Suddenly a plane crashed into the first of the World Trade Centers. Vegeta’s brow grew wrinkled. “Wait a minute… where did that music come from?”
So sayeth Almasy Marquis.
PAUL IS LIKE MY BEST FRIEND NOW AND HE LOVES [email protected]
Fo fo fo! My dog Java got a haircut and now looks like this again! He also started playing “kill the cat” while my cat Jiro started playing the similar game of “kill the dog!” They’re having so much fun!

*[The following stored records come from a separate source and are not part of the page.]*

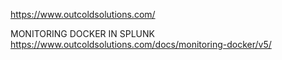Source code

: 

https://www.outcoldsolutions.com/


MONITORING DOCKER IN SPLUNK
https://www.outcoldsolutions.com/docs/monitoring-docker/v5/
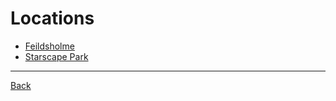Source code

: # Locations
- [Feildsholme](Feildsholme.md)
- [Starscape Park](StarscapePark.md)

---
[Back](../TheEyesOfTheBeholder)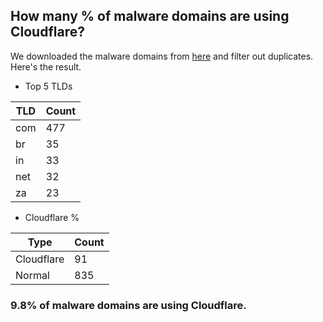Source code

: ## How many % of malware domains are using Cloudflare?


We downloaded the malware domains from [here](https://urlhaus.abuse.ch) and filter out duplicates.
Here's the result.


[//]: # (start replacement)


- Top 5 TLDs

| TLD | Count |
| --- | --- |
| com | 477 |
| br | 35 |
| in | 33 |
| net | 32 |
| za | 23 |


- Cloudflare %

| Type | Count |
| --- | --- |
| Cloudflare | 91 |
| Normal | 835 |


### 9.8% of malware domains are using Cloudflare.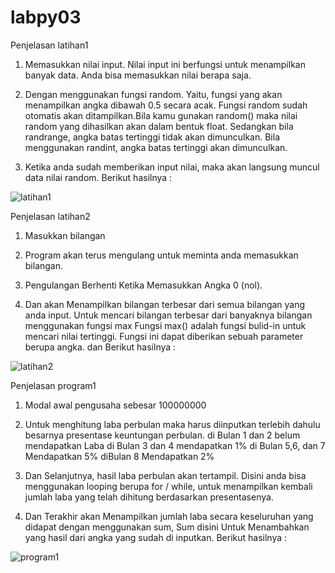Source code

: # labpy03 

Penjelasan latihan1

1. Memasukkan nilai input. Nilai input ini berfungsi untuk menampilkan banyak data. Anda bisa memasukkan nilai berapa saja.

2. Dengan menggunakan fungsi random. Yaitu, fungsi yang akan menampilkan angka dibawah 0.5 secara acak. Fungsi random sudah otomatis akan    ditampilkan.Bila kamu gunakan random() maka nilai random yang dihasilkan akan dalam bentuk float. Sedangkan bila randrange, angka    batas tertinggi tidak akan dimunculkan. Bila menggunakan randint, angka batas tertinggi akan dimunculkan.

3. Ketika anda sudah memberikan input nilai, maka akan langsung muncul data nilai random. Berikut hasilnya :  

![latihan1](https://user-images.githubusercontent.com/56858095/68102568-e695b100-ff05-11e9-991f-eb37363995aa.png)

Penjelasan latihan2

1. Masukkan bilangan 

2. Program akan terus mengulang untuk meminta anda memasukkan bilangan.

3. Pengulangan Berhenti Ketika Memasukkan Angka 0 (nol).

4. Dan akan Menampilkan bilangan terbesar dari semua bilangan yang anda input. Untuk mencari bilangan terbesar dari banyaknya bilangan   menggunakan fungsi max Fungsi max() adalah fungsi bulid-in untuk mencari nilai tertinggi. Fungsi ini dapat diberikan sebuah parameter berupa angka. dan Berikut hasilnya :

![latihan2](https://user-images.githubusercontent.com/56858095/68103165-455c2a00-ff08-11e9-9dae-bd9e6f2b2423.png)

Penjelasan program1

1. Modal awal pengusaha sebesar 100000000

2. Untuk menghitung laba perbulan maka harus diinputkan terlebih dahulu besarnya presentase keuntungan perbulan.
di Bulan 1 dan 2 belum mendapatkan Laba
di Bulan 3 dan 4 mendapatkan 1%
di Bulan 5,6, dan 7 Mendapatkan 5%
diBulan 8 Mendapatkan 2%

3. Dan Selanjutnya, hasil laba perbulan akan tertampil. Disini anda bisa menggunakan looping berupa for / while, untuk menampilkan kembali jumlah laba yang telah dihitung berdasarkan presentasenya.

4. Dan Terakhir akan Menampilkan jumlah laba secara keseluruhan yang didapat dengan menggunakan sum, Sum disini Untuk Menambahkan yang hasil dari angka yang sudah di inputkan. Berikut hasilnya :

![program1](https://user-images.githubusercontent.com/56858095/68103435-65401d80-ff09-11e9-97a0-ce404988b039.png)


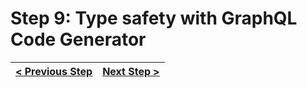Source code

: # Step 9: Type safety with GraphQL Code Generator

[//]: # (head-end)




[//]: # (foot-start)

[{]: <helper> (navStep)

| [< Previous Step](step8.md) | [Next Step >](step10.md) |
|:--------------------------------|--------------------------------:|

[}]: #
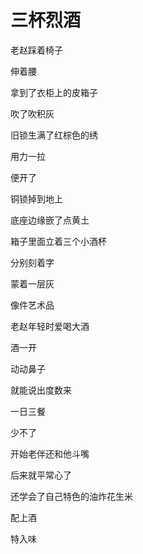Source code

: # 三杯烈酒
老赵踩着椅子

伸着腰

拿到了衣柜上的皮箱子



吹了吹积灰

旧锁生满了红棕色的绣

用力一拉

便开了

铜锁掉到地上

底座边缘嵌了点黄土



箱子里面立着三个小酒杯

分别刻着字

蒙着一层灰

像件艺术品



老赵年轻时爱喝大酒

酒一开

动动鼻子

就能说出度数来



一日三餐

少不了

开始老伴还和他斗嘴

后来就平常心了

还学会了自己特色的油炸花生米

配上酒

特入味

























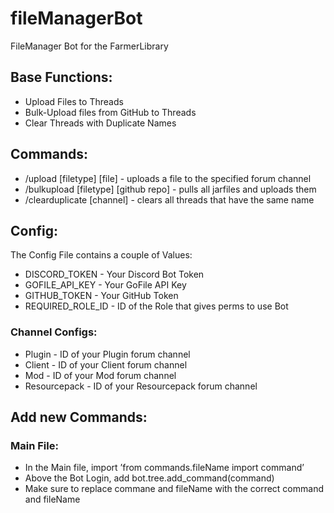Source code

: # fileManagerBot
FileManager Bot for the FarmerLibrary




## Base Functions:
- Upload Files to Threads
- Bulk-Upload files from GitHub to Threads
- Clear Threads with Duplicate Names


## Commands:
- /upload [filetype] [file] - uploads a file to the specified forum channel
- /bulkupload [filetype] [github repo] - pulls all jarfiles and uploads them
- /clearduplicate [channel] - clears all threads that have the same name

## Config:
The Config File contains a couple of Values:
- DISCORD_TOKEN - Your Discord Bot Token
- GOFILE_API_KEY - Your GoFile API Key
- GITHUB_TOKEN - Your GitHub Token
- REQUIRED_ROLE_ID - ID of the Role that gives perms to use Bot

### Channel Configs:
- Plugin - ID of your Plugin forum channel
- Client - ID of your Client forum channel
- Mod - ID of your Mod forum channel
- Resourcepack - ID of your Resourcepack forum channel

## Add new Commands:
### Main File: 
- In the Main file, import
’from commands.fileName import command’
- Above the Bot Login, add
bot.tree.add_command(command) 
- Make sure to replace commane and fileName with the correct command and fileName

I bid on and won my first eBay item last week. It’s a Korg SP-100 Digital Piano, and I got it for $660, which is over $300 less than its wholesale price. ‘Course, all of the MIDI peripherals I need to go along with my new keyboard will probably add up to about $300, so it’s a fair trade. With my new keyboard, I’ll be able to compose MIDIs much faster, and I’ll also have a realistic, hammer-weight simulated keyboard to take anywhere I want (because now I’m a mad car-drivin’ mofo).
Paul Chun is still a hit. Some freshmen that I’ve shown it to have been spending all of their breaks during school watching the thing over and over. Time to put myself down so people will compliment me more: it isn’t really that funny, you guys.
I also got a library card (only so recently because I’ve never read a book in my life), and this library card is an ADULT library card, because I’m 16 and I can drive. I wonder if that means I can borrow “the Joy of Sex.” Oh, I remember don’t need to! My crazy stepmom has it right on her bookshelf!
Also, I’m feeling (mostly smelling) the effects of KFC being the only food I’ve eaten today. If I keep this up, I’m going to have to go on a die-t.
My god… I just used a Garfield joke. Erm, pardon me… THE Garfield joke. At least the only one I’ve ever laughed at in the strip’s 25 years of existance.